Physics Professor Mark Yuly and Houghton students collaborate with researchers from the Laboratory for Laser Energetics, the second largest laser lab in the US, and SUNY Geneseo to design experiments to capture the expanding radioactive gas cloud after the ICF laser shot. Once the gas is trapped, the resulting radioactive decays can be detected and used to calculate the likelihood, or cross section, of the nuclear reaction. Houghton students, who have worked on every aspect of this project from designing, building and testing vacuum systems and detectors to collecting and analyzing data, have won numerous awards for their research and research presentations.

Image: Houghton students and LLE staff setting up an experiment at the Laboratory for Laser Energetics.

Artificial Intelligence

The capabilities of Artificial Intelligence (AI) have been treated as nothing more than theories. Yet there has been a shift in technology the past few years that has started to prove these theories can be brought to life. Dr. Jie Zhao, a Computer and Data Science professor at Houghton, is helping her students take the first steps towards developing successful self-driving cars.

Over the last year, Dr. Zhao has been guiding her students through the process of building and creating embedded image recognition from scratch. AI computer vision code has been developed to recognize specific faces and objects that will be essential in self-driving cars. Using 3D printing technology in Houghton’s labs, students have been able to bring their embedded image recognition models to life using Jetson Nano single-board computers for training and testing.

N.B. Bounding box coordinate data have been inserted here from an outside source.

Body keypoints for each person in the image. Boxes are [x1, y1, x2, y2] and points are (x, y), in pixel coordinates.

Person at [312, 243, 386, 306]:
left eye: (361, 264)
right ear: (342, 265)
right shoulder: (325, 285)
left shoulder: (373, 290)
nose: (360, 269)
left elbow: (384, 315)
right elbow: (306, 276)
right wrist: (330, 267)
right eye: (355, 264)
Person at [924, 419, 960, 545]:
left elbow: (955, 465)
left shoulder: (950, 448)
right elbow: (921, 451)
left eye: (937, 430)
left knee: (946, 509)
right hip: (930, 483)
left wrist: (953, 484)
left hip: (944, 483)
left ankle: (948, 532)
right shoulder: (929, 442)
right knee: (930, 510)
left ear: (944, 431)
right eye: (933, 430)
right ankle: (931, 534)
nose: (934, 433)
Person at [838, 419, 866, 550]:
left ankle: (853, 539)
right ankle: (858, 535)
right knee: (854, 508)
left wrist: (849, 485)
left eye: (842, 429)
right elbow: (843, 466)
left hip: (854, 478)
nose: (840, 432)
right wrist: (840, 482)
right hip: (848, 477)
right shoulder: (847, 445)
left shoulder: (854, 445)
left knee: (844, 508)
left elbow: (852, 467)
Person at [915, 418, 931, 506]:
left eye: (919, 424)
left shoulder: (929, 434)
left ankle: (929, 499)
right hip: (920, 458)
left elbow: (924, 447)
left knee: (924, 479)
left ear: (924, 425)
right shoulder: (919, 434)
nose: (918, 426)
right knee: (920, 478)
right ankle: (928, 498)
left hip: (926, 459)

Dr. Zhao and her students have been able demonstrate true AI implementations in their Paine Center for Science laboratory. Step-by-step, beginning with embedded image recognition, Houghton students are getting closer to developing the technology needed for revolutionary and world-changing self-driving cars.

Image: Computer science students work with Dr. Jie Zhao to develop AI vision software to track a moving basketball.